_Problem description:_ Return, word for word, only the lines from the one containing "472 242 46.16" through the last line of the entries.

_Provided data:_
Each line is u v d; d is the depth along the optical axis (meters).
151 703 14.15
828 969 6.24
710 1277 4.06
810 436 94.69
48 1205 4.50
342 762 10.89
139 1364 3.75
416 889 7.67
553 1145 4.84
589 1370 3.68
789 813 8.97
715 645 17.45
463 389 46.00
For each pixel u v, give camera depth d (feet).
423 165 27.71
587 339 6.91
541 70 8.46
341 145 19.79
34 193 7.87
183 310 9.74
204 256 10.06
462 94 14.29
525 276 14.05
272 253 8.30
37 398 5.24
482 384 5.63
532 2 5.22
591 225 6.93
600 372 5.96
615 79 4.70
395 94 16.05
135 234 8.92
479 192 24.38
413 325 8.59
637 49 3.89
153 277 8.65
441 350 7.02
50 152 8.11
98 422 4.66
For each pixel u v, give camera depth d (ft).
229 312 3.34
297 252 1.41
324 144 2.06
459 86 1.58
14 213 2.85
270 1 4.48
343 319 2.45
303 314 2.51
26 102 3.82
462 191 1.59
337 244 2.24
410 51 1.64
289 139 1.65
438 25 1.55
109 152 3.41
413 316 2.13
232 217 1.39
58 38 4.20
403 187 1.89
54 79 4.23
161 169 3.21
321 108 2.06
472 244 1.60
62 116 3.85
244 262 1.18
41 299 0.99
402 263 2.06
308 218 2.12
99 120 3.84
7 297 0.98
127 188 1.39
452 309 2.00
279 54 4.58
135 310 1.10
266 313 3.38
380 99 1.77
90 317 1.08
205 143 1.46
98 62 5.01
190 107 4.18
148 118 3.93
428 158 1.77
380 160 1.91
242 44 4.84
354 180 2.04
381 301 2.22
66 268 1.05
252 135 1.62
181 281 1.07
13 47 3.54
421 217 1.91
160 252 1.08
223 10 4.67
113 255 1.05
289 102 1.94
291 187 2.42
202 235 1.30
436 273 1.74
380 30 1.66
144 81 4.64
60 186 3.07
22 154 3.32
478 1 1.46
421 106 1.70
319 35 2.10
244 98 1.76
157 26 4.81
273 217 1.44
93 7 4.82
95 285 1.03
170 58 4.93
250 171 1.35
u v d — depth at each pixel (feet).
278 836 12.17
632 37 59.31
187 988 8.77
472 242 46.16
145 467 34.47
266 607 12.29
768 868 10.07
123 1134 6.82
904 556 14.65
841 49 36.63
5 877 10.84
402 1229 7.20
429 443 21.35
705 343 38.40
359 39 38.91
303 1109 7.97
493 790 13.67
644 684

_Exercise solution:_
472 242 46.16
145 467 34.47
266 607 12.29
768 868 10.07
123 1134 6.82
904 556 14.65
841 49 36.63
5 877 10.84
402 1229 7.20
429 443 21.35
705 343 38.40
359 39 38.91
303 1109 7.97
493 790 13.67
644 684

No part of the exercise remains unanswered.